Throughout the presidential election season, Democrats will argue that we “can’t afford” more Republican tax cuts “for the wealthy.” They’ll blame Trump for the debt, too. While he certainly played his part by presiding over an additional nearly $7 trillion in debt, Democrats are asserting something that the “fact-checkers” might say is “missing context.”
First of all, for his final two years, Trump worked with a Democrat-controlled Congress bent on jacking up spending during the pandemic — when they weren’t impeaching him. Second, Obama hiked the debt by well over $7 trillion, and Joe Biden is also well on his way to exceeding $7 trillion. It’s apparently the new normal.
Just before the New Year, Biden’s social media team boasted of his accomplishments in 2023, and the list included some relevant lies. He claimed to have “tackled inflation & lowered costs,” as well as that he “invested in America & created good jobs.”
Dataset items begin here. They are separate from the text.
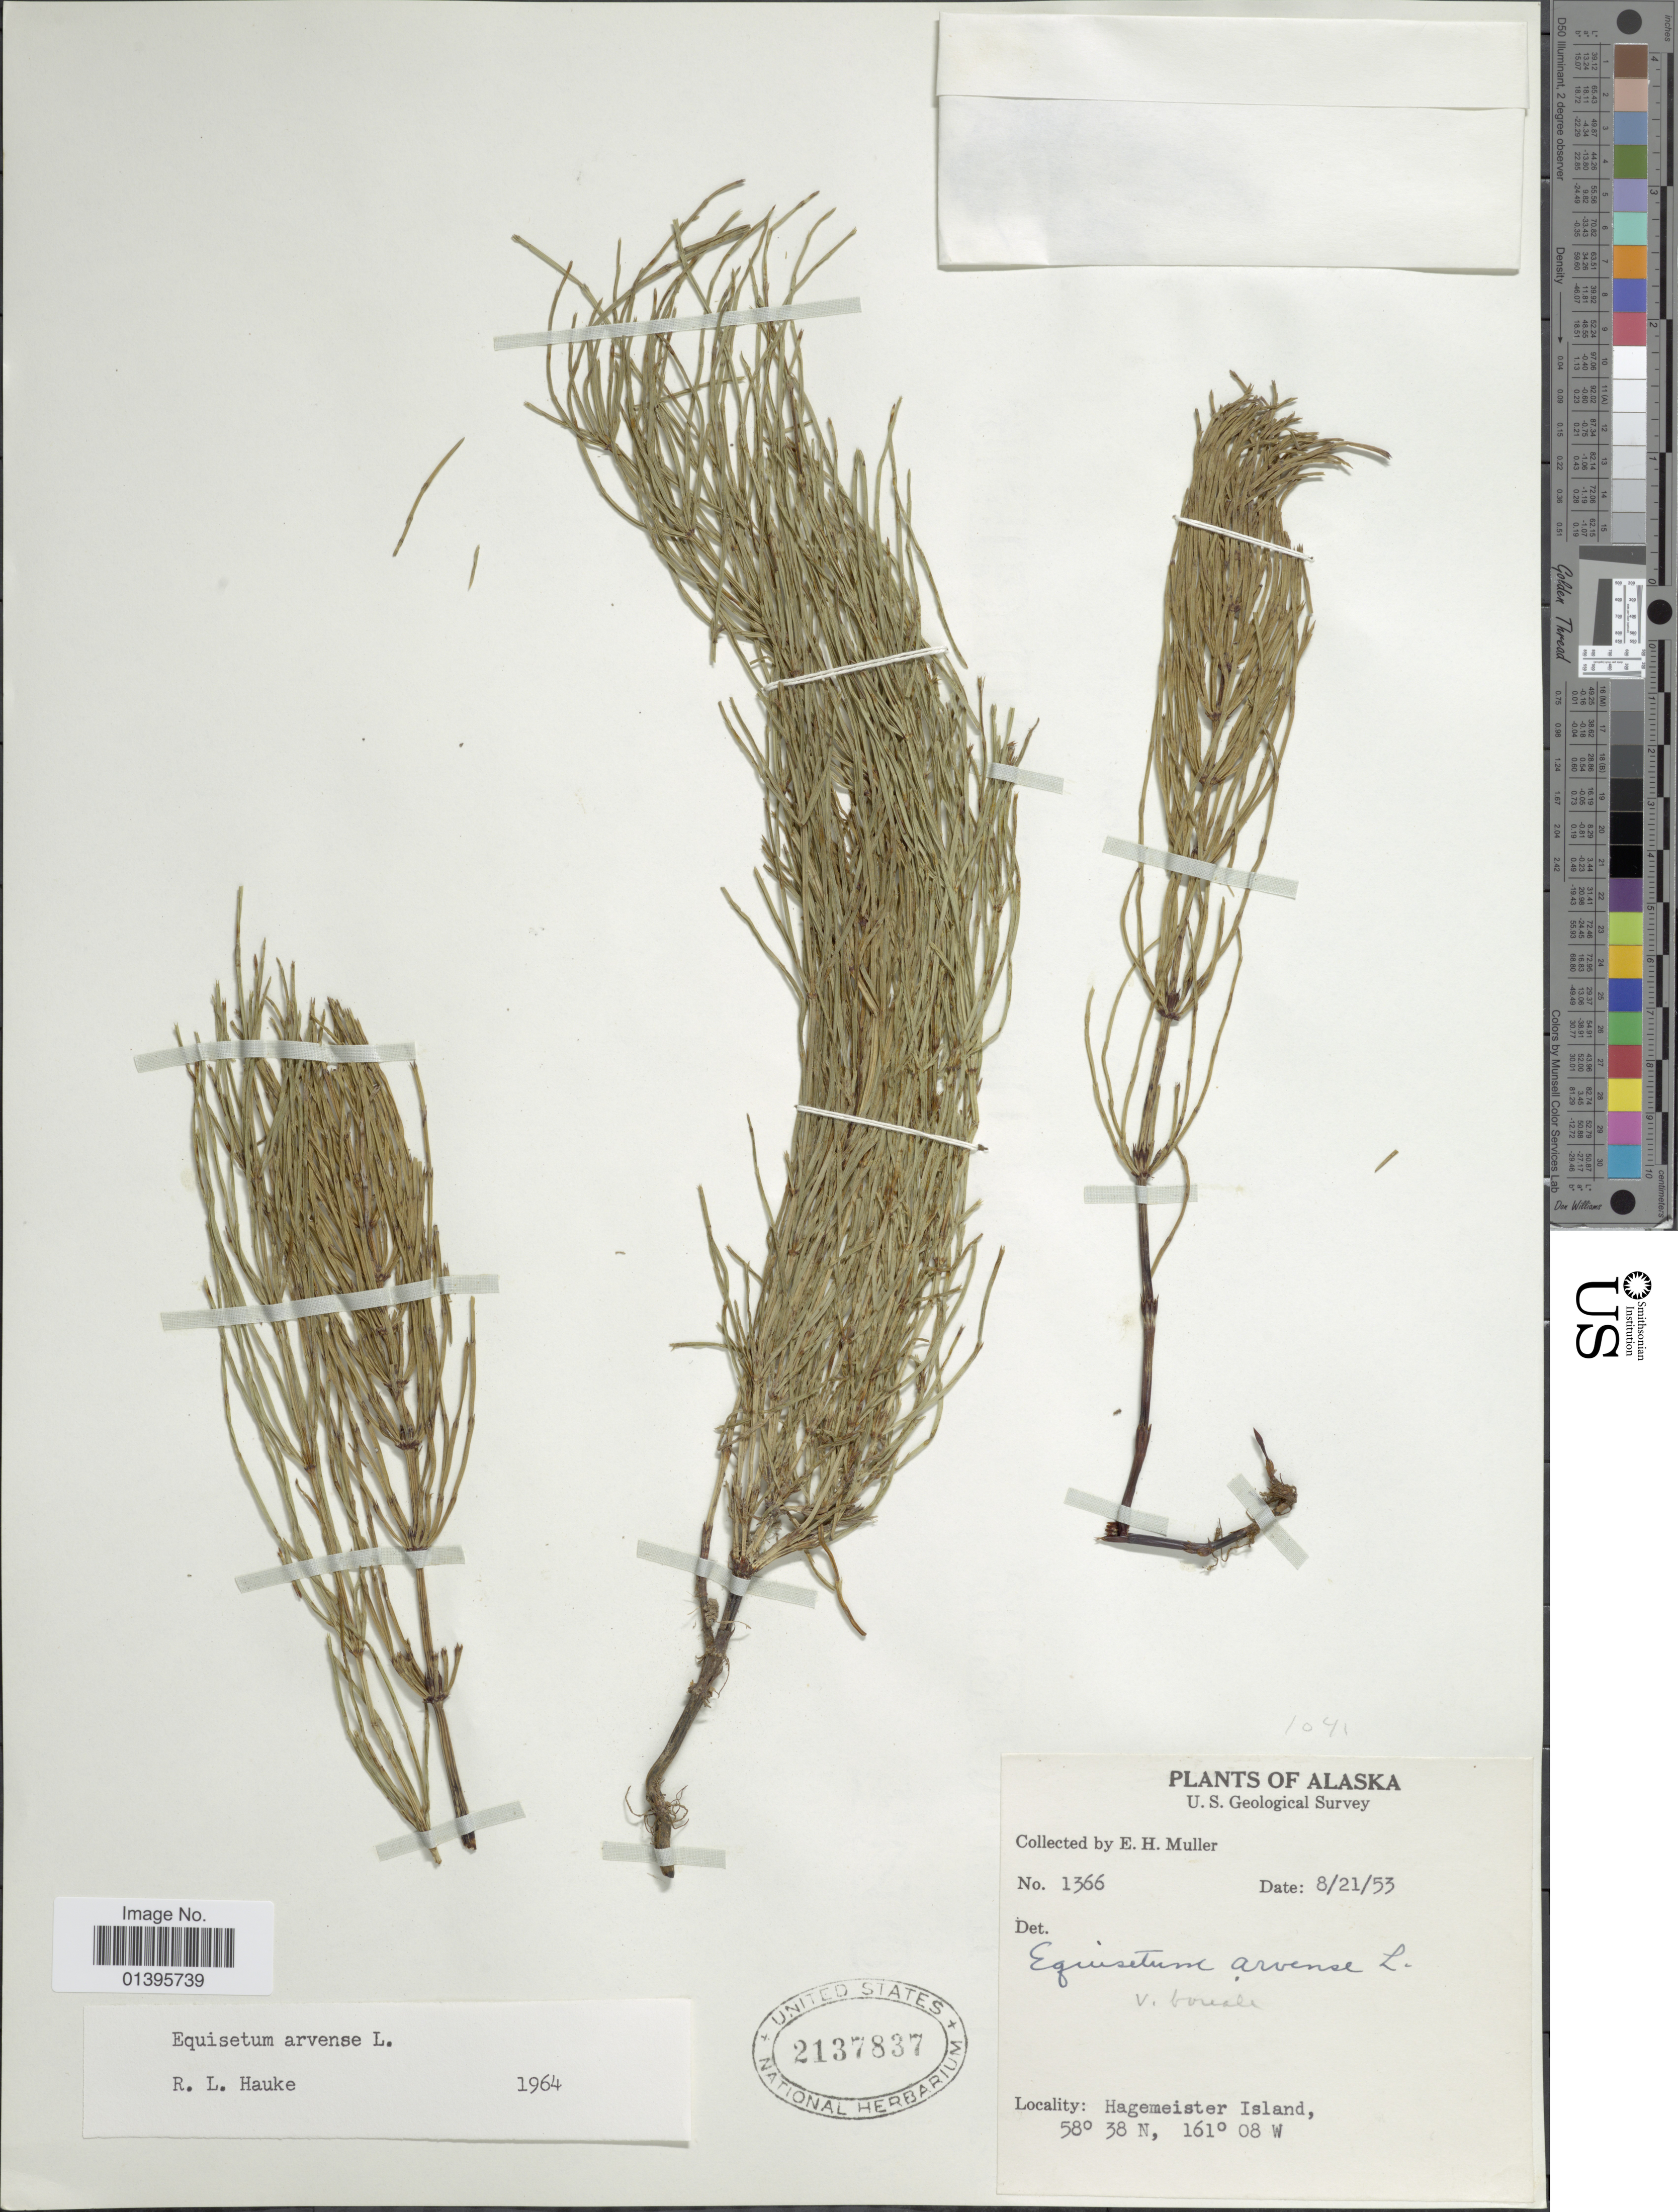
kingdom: Plantae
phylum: Tracheophyta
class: Polypodiopsida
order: Equisetales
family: Equisetaceae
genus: Equisetum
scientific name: Equisetum arvense var. boreale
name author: (Bong.) Rupr.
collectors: E. H. Muller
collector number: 1366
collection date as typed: Transcribed d/m/y: 21/8/53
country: United States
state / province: Alaska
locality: Hagemeister Island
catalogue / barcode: US 2137837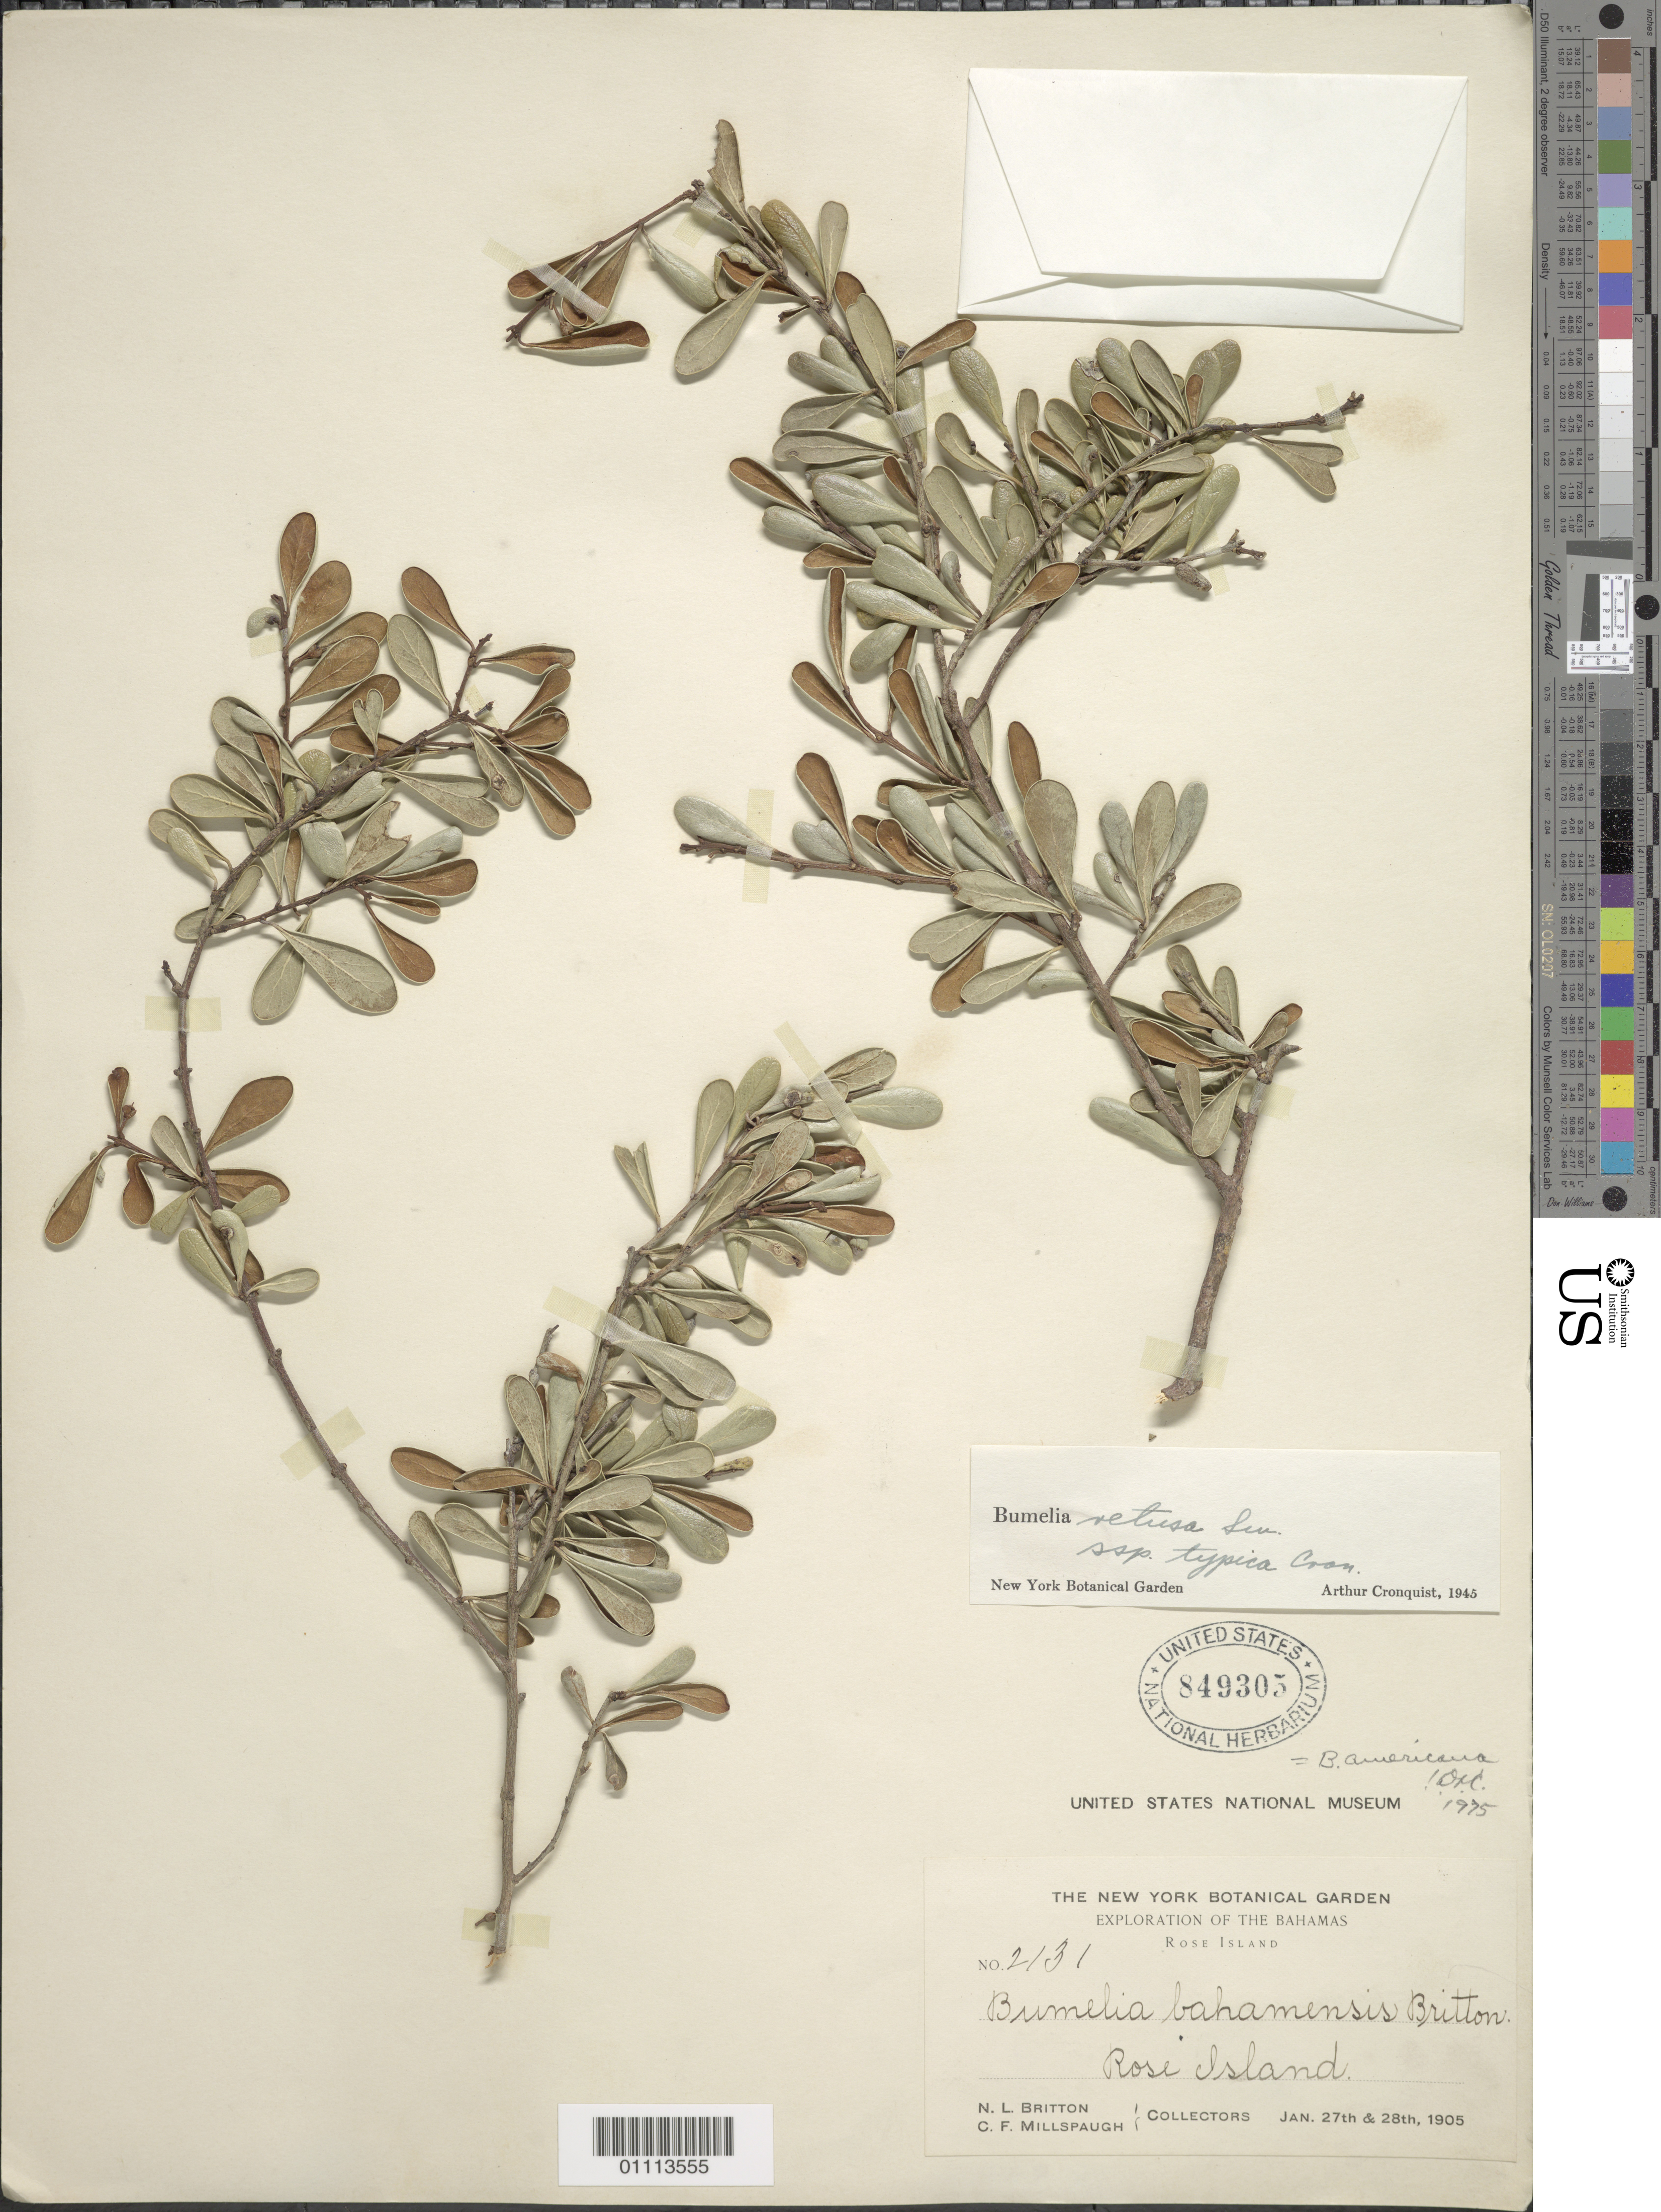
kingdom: Plantae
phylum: Tracheophyta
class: Magnoliopsida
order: Ericales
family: Sapotaceae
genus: Sideroxylon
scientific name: Sideroxylon americanum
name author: (Mill.) T.D. Penn.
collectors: N. Britton & C. F. Millspaugh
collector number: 2131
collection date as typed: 27 Jan 1905 and 28 Jan 1905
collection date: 1905-01-27,1905-01-28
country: Bahamas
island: Rose I.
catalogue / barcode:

He caused inflation with rampant spending, which then made that spending even more expensive, compounding the effect. He happened to occupy the Oval Office when most of the jobs lost during COVID were restored. That’s not “creating” anything, though he did spend a lot of money for an empty boast.
Roughly 60% of Americans disapprove of Biden’s handling of the economy, and the only reason it’s not 90% is rank partisanship. Eyes may glaze over at the mention of the federal debt, but it plays an enormous role in our economic well-being. It’s why the average family needs an extra $11,000 just to afford the same standard of living as in 2021.